2 Practice Problem, You don’t need to submit this: Value iteration and Policy Iteration.
In this problem you will program value iteration and policy iteration. You will use environments implementing the OpenAI Gym Environment API. For more information on Gym and the API, see https://gym.openai.com/. We will be working with different versions of Frozen Lake environments.
In this domain, the agent starts at a fixed starting position, marked with “S”. The agent can move up, down, left and right. In deterministic versions, the up action action will always move the agent up, left will always move left, etc. In the stochastic versions, the up action will move up with a probability of 1/3, left with a probability of 1/3 and right with a probability of 1/3.

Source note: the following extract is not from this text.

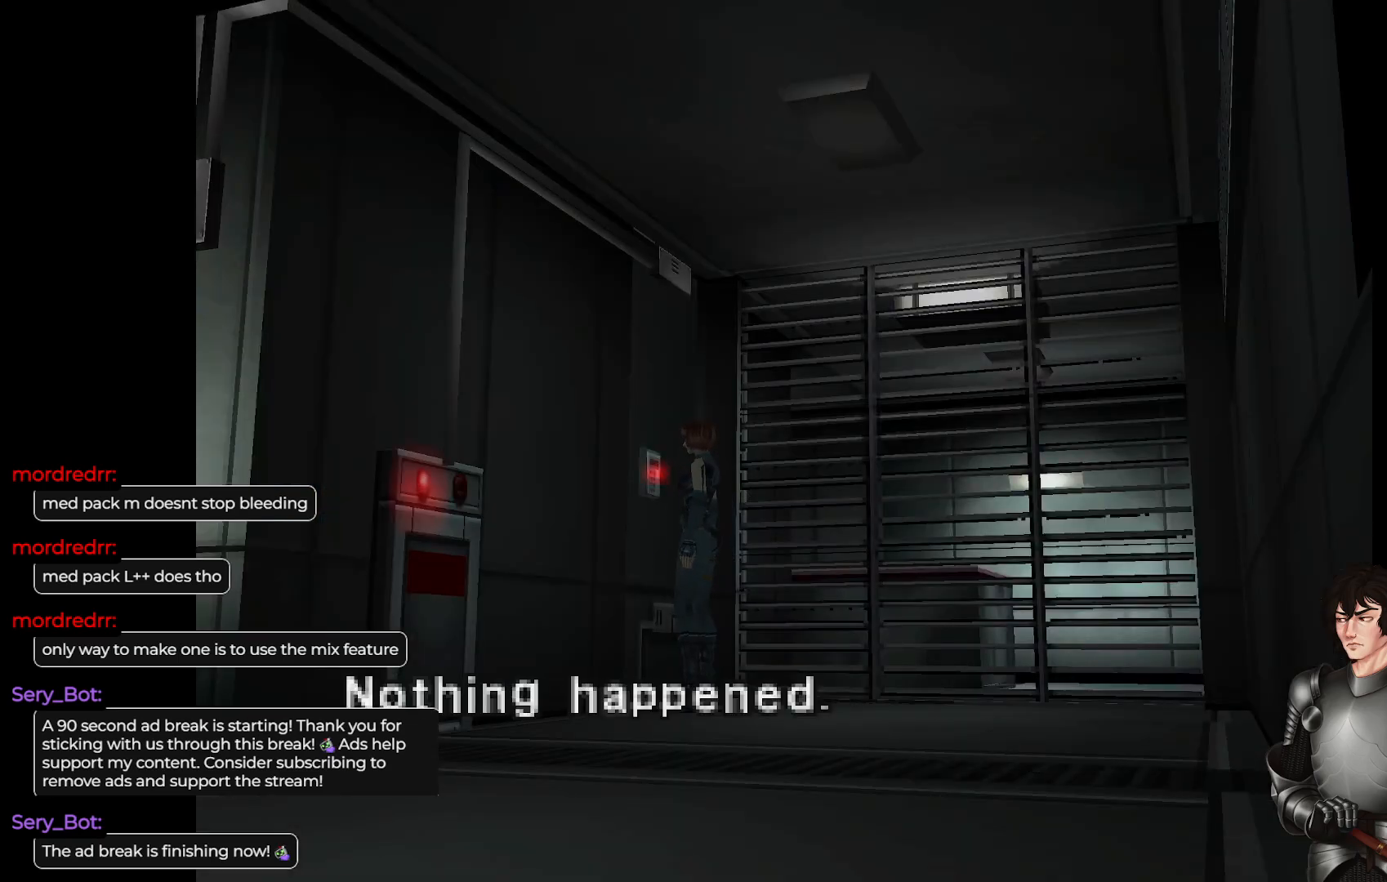
{"buttons": [], "left_stick": "left", "right_stick": "center", "events": [[17, "R2", "up"], [83, "R2", "down"], [183, "left_stick", "left"], [217, "R2", "up"]]}
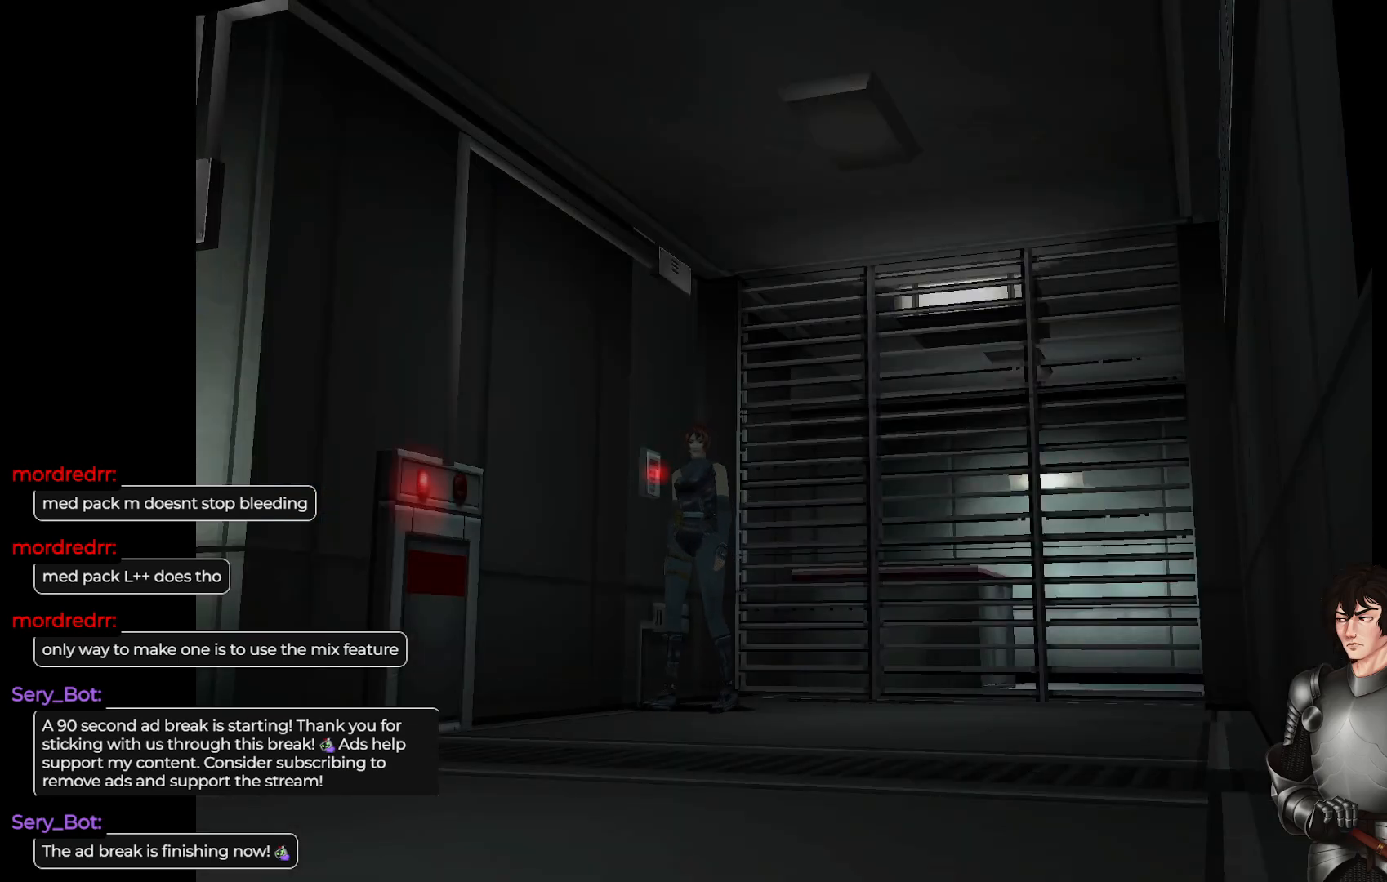
{"buttons": ["L1"], "left_stick": "up", "right_stick": "center", "events": [[33, "L1", "down"], [33, "left_stick", "up-left"], [167, "left_stick", "up"]]}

There are three different tile types: frozen, hole and ground. When the agent lands on a frozen tile, it receives 0 reward. When the agent lands on a hole tile it receives 0 reward and the episode ends. Then the agent lands on the goal tile, it receives +1 reward and the episode ends. We have provided you 2 different maps. An invalid action (e.g. towards the boundary) will keep the agent where it is.
States are represented as integers numbered from left to right, top to bottom starting from 0. So the upper left corner of the 4x4 map is state 0, the bottom right corner is state
15.
You will implement value iteration and policy iteration using the provided environments. Some function templates are provided for you to fill in. Specific coding instructions are provided in the source code files.
Be careful implementing value iteration and policy evaluation. Keep in mind that in this environment the reward function depends on the current state, the current action and the next state. Also terminal states are slightly different.
Deterministic Frozen Lake Answer the following questions for the maps Deterministic-4x4-FrozenLake-v0 and Deterministic-8x8-FrozenLake-v0.Using the environment, find the optimal policy iteration. Record the time taken for execution, then number of policy improvement steps and the total number of policy evaluation steps. Use γ = 0. Use a stopping tolerance of 10−3 for the policy evaluations.
What is the optimal policy for this map? Show as a grid of letters with “U”, “D”, “L”, “R” representing the actions up, down, left, right respectively. An example output is shown below.
Find the value function of this policy. Plot it as a color image as shown, where each square has its value as a color.
Find the optimal value function directly using the value iteration. Record the time taken for execution, and the number of iterations required. Use γ = 0.9, a stopping tolerance of 10−3.
Plot this value function as a color image, where each square shows its value as a color.
Which algorithm was faster? Which took less iterations?
Are there any differences in the value function?
Convert the optimal value function to the optimal policy. Show as a grid of letters with “U”, “D”, “L”, “R” representing the actions up, down, left, right respectively.
Write an agent that executes the optimal policy. Record the total cumulative discounted reward. Does the value match the value computed for the starting state? If not, explain why.
Figure 1: Example policy for FrozenLake-v0
Stochastic Frozen Lake Answer the following questions for the map Stochastic-8x8-FrozenLake-v0.
Using value iteration, find the optimal value function. Record the time taken for execution, then number of policy improvement steps and the total number of policy evaluation steps. Use γ = 0. Use a stopping tolerance of 10−3.
Plot the value function as a color map. Is the value function different compared to deterministic versions of the maps?
Convert this value function to the optimal policy and include it in the notebook.
Does the optimal policy differ from the optimal policy in the deterministic maps? If so, pick a state where the policy differs and explain why the action is different.
Write an agent that executes the optimal policy. Run this agent 100 times on the map and record the total cumulative discounted reward. Average the results. Does this value match the value computed for the starting state? If not, explain why.
Figure 2: Example of value function color plot. Make sure you include the color bar or some kind of key.